Within two seconds, Loehmann had opened the passenger door and fired two shots at Rice, who was approximately ten feet away. Loehmann claimed he had told Rice to raise his hands three times as the car pulled up, but Rice failed to obey. This could not be verified independently since the footage did not have audio. Rice, who fell to the ground immediately after being shot, died the next day in the hospital. Officer Loehmann was a twenty-six-year-old rookie who had been on the job in Cleveland for eight months. Prior to this, he had been rejected for police jobs in several nearby towns and cities as well as the Cuyahoga County Sheriff’s Department. Loehmann was hired by the police department in Independence, Ohio, but resigned in November 2012 after a poor performance review.
The timing of these events came on the heels of the Michael Brown case in Ferguson, Missouri, and the beginnings of the Black Lives Matter movement. Several hundred protesters gathered in downtown Cleveland on November 25 in response to both Rice’s killing and the decision not to indict the police officer who fatally had shot the unarmed eighteen-year-old Brown in August 2014. Demonstrators temporarily blocked rush-hour traffic after marching down an exit ramp to a busy freeway.

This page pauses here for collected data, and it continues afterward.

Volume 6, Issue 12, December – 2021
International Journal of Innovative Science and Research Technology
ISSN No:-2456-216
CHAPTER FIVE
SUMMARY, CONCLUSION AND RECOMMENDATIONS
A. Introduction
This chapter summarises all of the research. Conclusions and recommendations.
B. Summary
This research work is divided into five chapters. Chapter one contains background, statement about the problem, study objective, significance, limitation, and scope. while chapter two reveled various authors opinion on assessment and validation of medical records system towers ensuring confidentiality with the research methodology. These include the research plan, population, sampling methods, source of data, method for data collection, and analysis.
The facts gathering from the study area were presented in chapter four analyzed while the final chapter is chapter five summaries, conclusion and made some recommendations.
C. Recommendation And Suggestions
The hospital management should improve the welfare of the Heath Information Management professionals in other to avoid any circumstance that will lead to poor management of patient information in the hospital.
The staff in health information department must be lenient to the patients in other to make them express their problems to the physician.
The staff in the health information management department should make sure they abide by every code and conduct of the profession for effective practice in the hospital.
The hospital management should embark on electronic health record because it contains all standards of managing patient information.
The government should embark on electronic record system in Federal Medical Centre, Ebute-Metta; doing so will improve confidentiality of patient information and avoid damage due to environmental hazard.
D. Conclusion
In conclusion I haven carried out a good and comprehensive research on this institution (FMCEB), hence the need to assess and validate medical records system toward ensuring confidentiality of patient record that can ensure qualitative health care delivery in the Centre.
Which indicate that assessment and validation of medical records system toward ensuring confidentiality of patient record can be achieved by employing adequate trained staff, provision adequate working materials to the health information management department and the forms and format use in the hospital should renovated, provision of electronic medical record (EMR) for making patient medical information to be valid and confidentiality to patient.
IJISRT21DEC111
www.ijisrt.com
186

Tamir Rice’s funeral was held on December 3, 2014, at Mt. Sinai Baptist Church. On October 27, 2015, a grand jury began hearing the Tamir Rice case. Officers Loehmann and Garmback were subpoenaed and appeared in front of the grand jury on December 1 to read their sworn statements. On December 28, the grand jury returned a decision not to indict either officer in the deadly shooting. On January 1, 2016, more than one hundred protesters marched to the home of Cuyahoga County Prosecutor Tim McGinty in West Cleveland. Police accompanied the group along the way and stood in McGinty’s driveway but did not intervene as demonstrators repeatedly called for the prosecutor’s resignation. McGinty lost his bid for re-election in March 2016, after a single tumultuous term.